§ Exercise prompt
Starting at the beginning of the listing below and going on through the line with "picture [122, 25, 573, 78]", copy those lines exactly as they appear, both ends included, and leave the pictures out of your answer.

[START Recorded data]

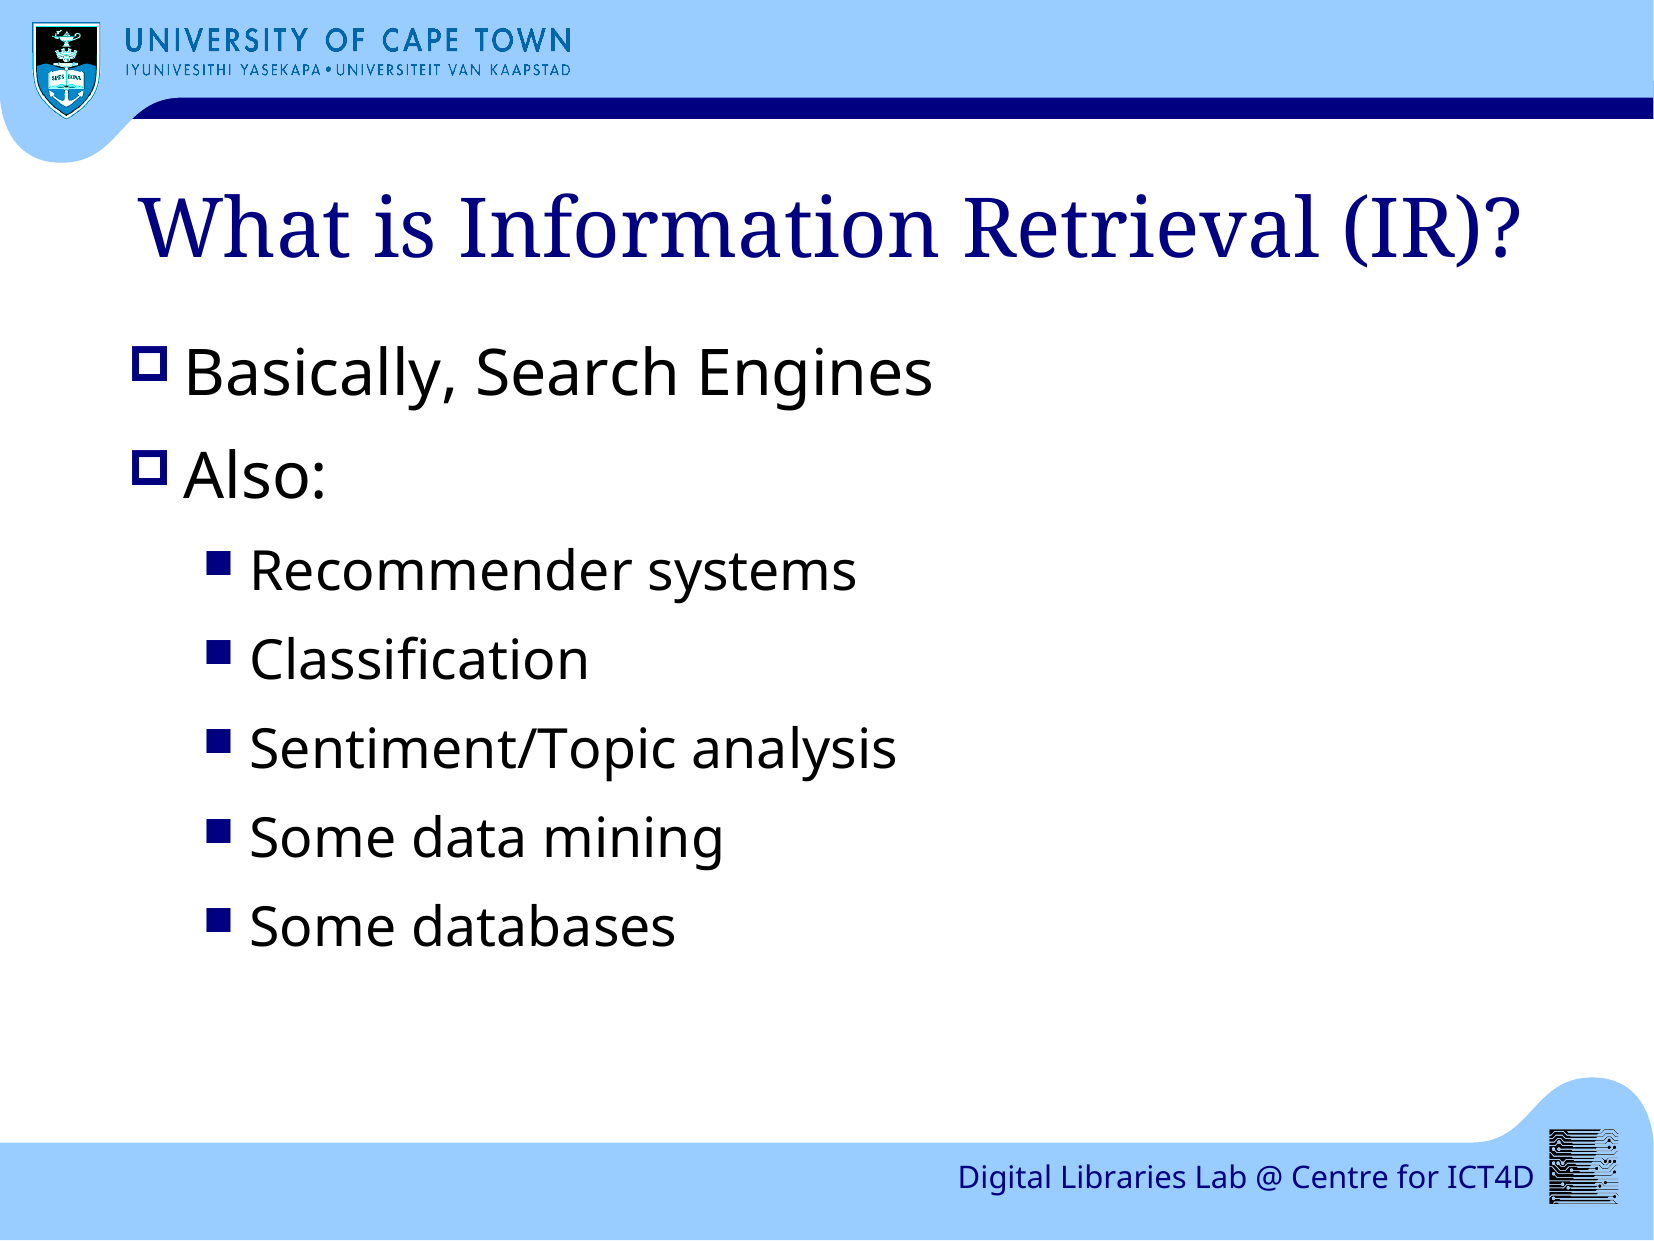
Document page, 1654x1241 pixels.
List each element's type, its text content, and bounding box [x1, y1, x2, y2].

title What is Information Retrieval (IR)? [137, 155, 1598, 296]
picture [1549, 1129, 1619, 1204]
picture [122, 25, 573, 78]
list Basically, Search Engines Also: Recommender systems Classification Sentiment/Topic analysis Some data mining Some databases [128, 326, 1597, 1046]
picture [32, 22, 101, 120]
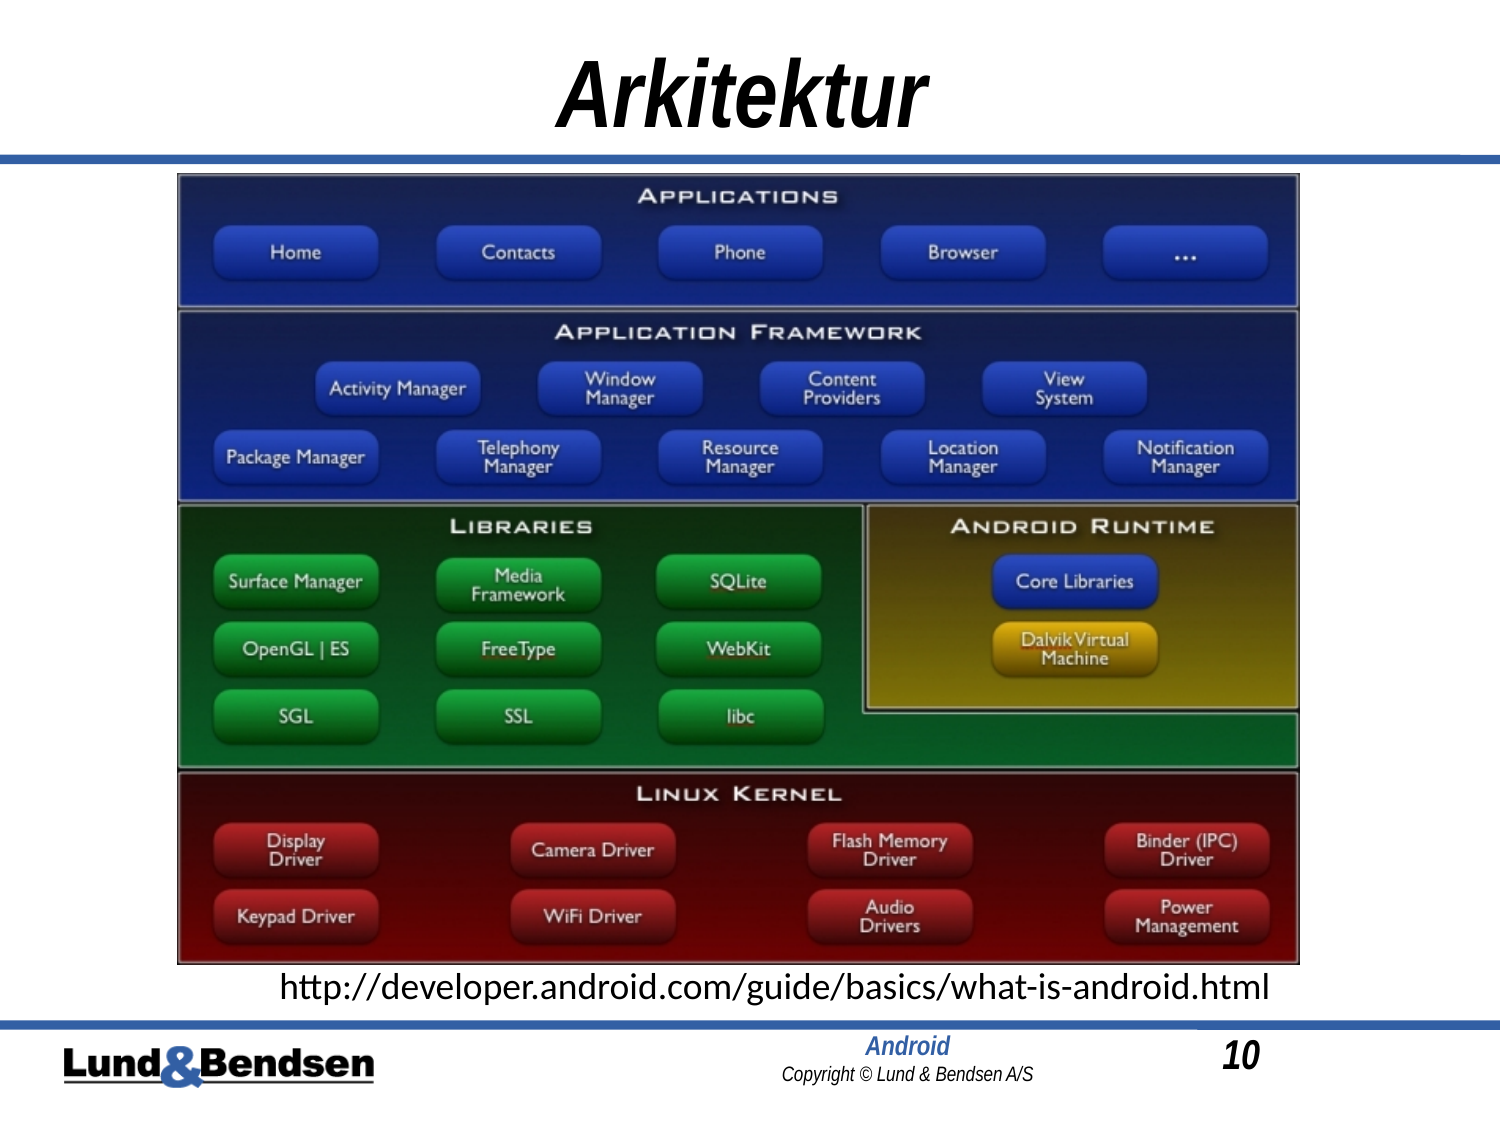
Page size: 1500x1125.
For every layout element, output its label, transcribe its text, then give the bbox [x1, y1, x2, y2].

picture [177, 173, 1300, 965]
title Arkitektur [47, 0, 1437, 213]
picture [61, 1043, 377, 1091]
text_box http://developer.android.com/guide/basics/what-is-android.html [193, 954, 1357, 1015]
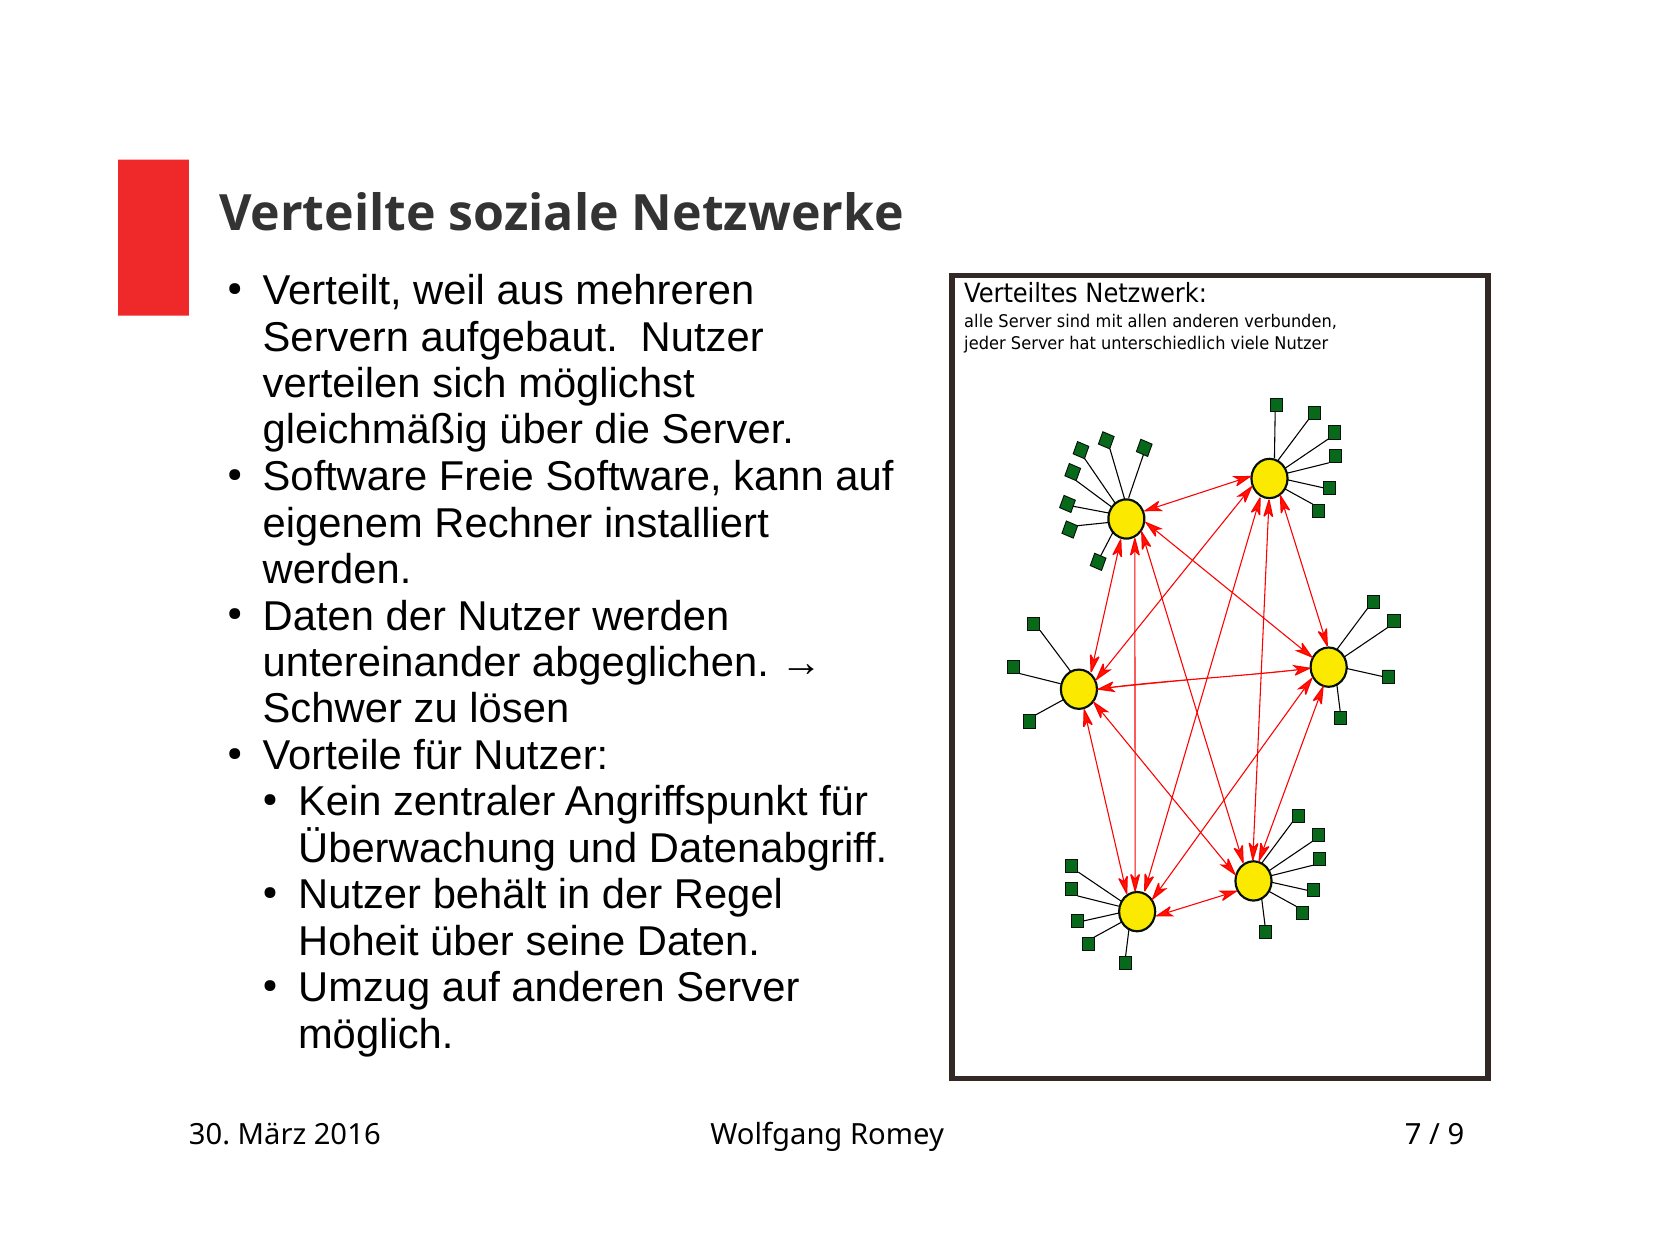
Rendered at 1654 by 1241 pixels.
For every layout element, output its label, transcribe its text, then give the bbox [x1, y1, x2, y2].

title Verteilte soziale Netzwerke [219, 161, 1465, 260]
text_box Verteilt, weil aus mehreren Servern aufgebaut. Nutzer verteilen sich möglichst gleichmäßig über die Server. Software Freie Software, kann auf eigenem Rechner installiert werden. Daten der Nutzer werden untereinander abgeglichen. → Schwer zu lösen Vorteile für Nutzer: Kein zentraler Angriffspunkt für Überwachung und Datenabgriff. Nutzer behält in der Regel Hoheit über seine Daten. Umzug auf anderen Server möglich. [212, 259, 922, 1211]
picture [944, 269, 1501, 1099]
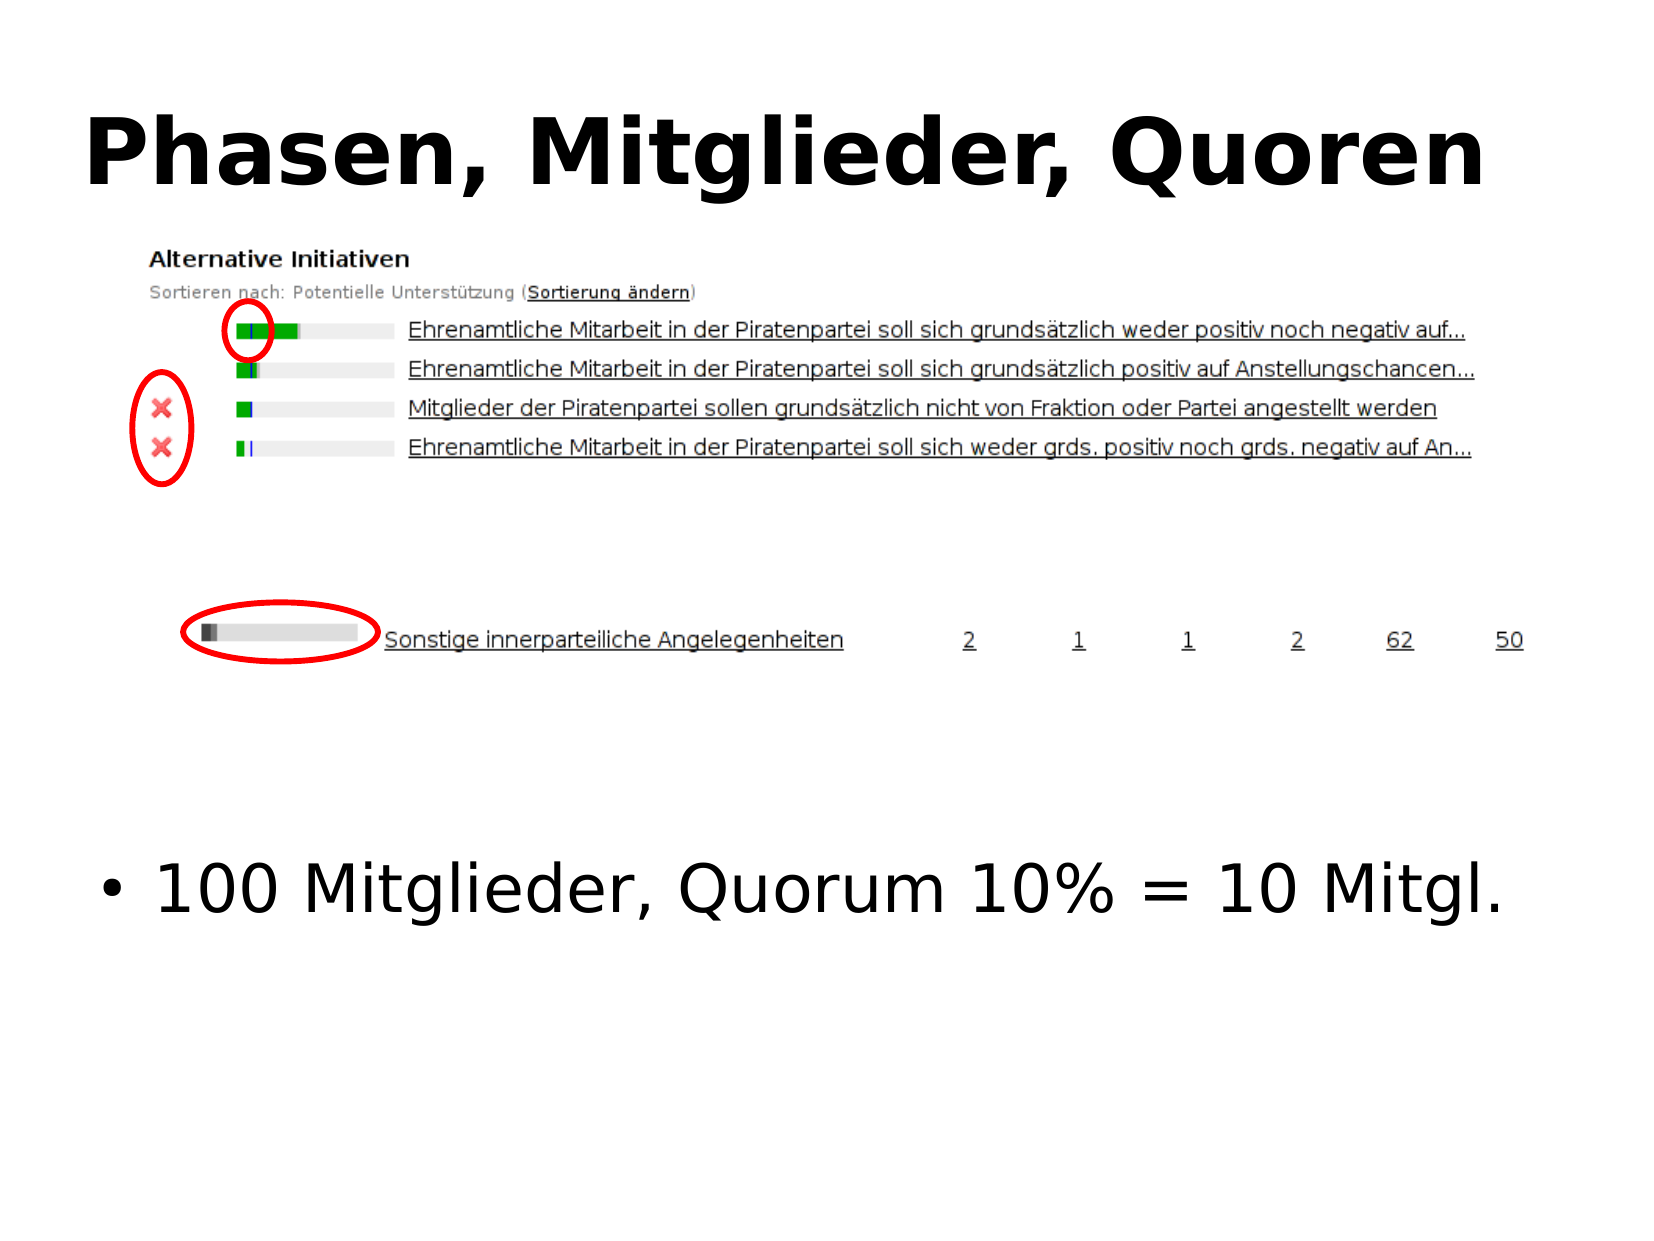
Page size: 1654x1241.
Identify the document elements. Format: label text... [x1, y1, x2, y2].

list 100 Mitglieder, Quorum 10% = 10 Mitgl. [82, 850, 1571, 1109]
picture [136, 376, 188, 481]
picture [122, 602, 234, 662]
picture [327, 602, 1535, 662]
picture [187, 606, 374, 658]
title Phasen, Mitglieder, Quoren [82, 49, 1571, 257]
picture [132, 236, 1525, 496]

[END Recorded data]

§ Exercise answer
Document page, 1654x1241 pixels.
List each element's type, its text content, and bounding box [x1, y1, x2, y2].

title What is Information Retrieval (IR)? [137, 155, 1598, 296]
picture [1549, 1129, 1619, 1204]
picture [122, 25, 573, 78]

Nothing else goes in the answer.